Dalam memahami dunia anak secara aktif, anak-anak menggunakan skema (kerangka kognitif atau kerangka referensi). Sebuah skema (schema) adalah konsep atau kerangka yang eksis di dalam pikiran individu yang dipakai untuk mengorganisasikan dan menginterpretasikan informasi. Skema bisa merentang mulai dari skema sederhana (seperti skema sebuah mobil) sampai skema kompleks (sepeti skema tentang apa yang membentuk alam semesta). Anak usia enam tahun yang mengetahui bahwa lima mainan kecil dapat disimpan di dalam kitak kecil berukuran sama berarti ia sudah memanfaatkan skema angka atau jumlah. Minat Piaget terhadap skema difokuskan pada bagaimana anak mengorganisasikan dan memahami pengalaman mereka (Khadijah, 2016, p. 63).

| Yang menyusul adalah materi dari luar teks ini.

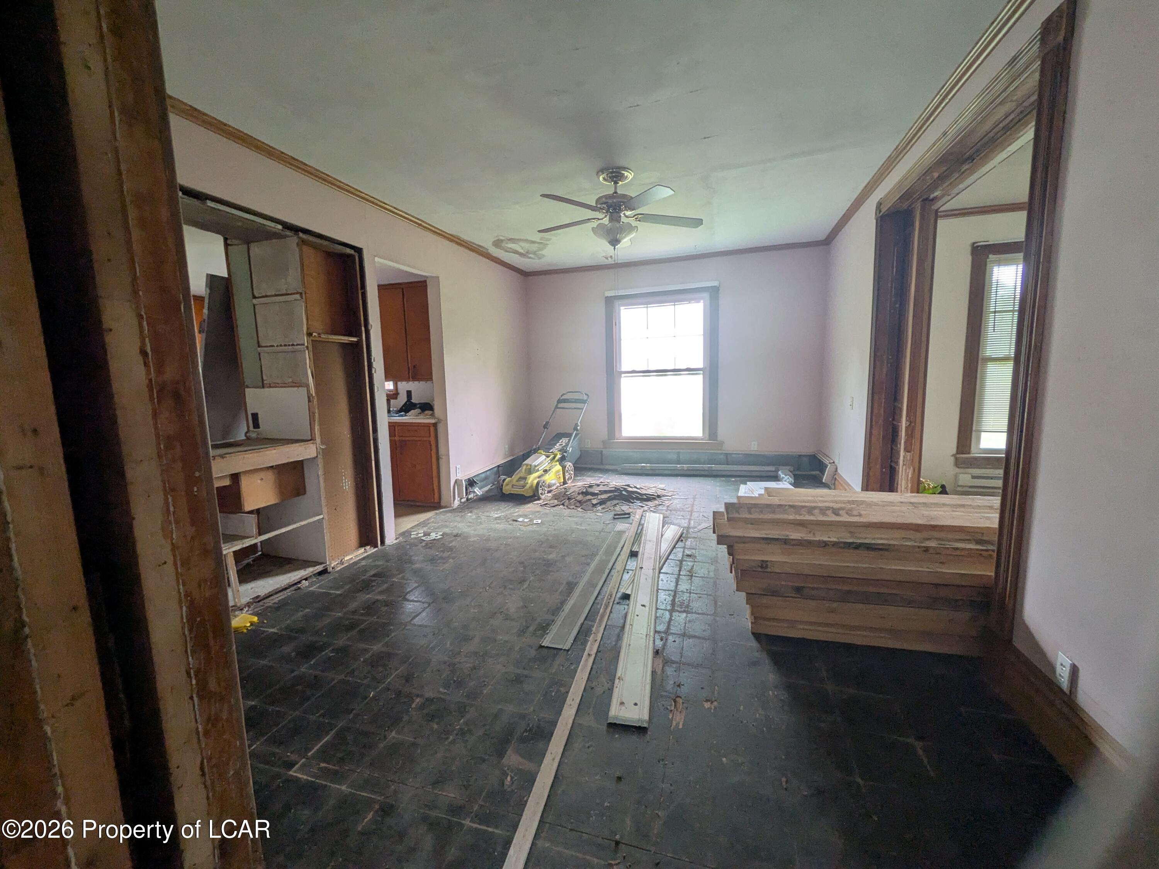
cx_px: 580
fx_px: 469
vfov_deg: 85.7
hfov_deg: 102.1
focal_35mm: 14
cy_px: 434
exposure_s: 1/40
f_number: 2.2
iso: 116
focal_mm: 1.83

Piaget menurut Jahja (2013, pp. 119–120) mengemukakan bahwa seorang individu dalam hidupnya akan selalu berinteraksi dengan lingkungan, dimana dalam interaksi ini akan memperoleh: Skemata yaitu schema yang berupa kategori pengetahuan yang membantu dalam mengintrepretasi dan memahami dunia.

Teori Belajar

Teori belajar yang dipopulerkan oleh Jean Piaget dikenal dengan sebutan teori perkembangan kognitif. Piaget sebagai salah seorang pakar psikologi kognitif menemukan teori mengenai belajar berdasarkan pada kesannya atas sikap para peserta didik dalam memahami dunianya. Mereka memiliki kebutuhan belajar dalam dirinya, yaitu senantiasa berperan aktif dalam berinteraksi dengan lingkungannya. Interaksi antara diri dan lingkungannya secara terus-menerus akan menumbuhkan suatu pengetahuan.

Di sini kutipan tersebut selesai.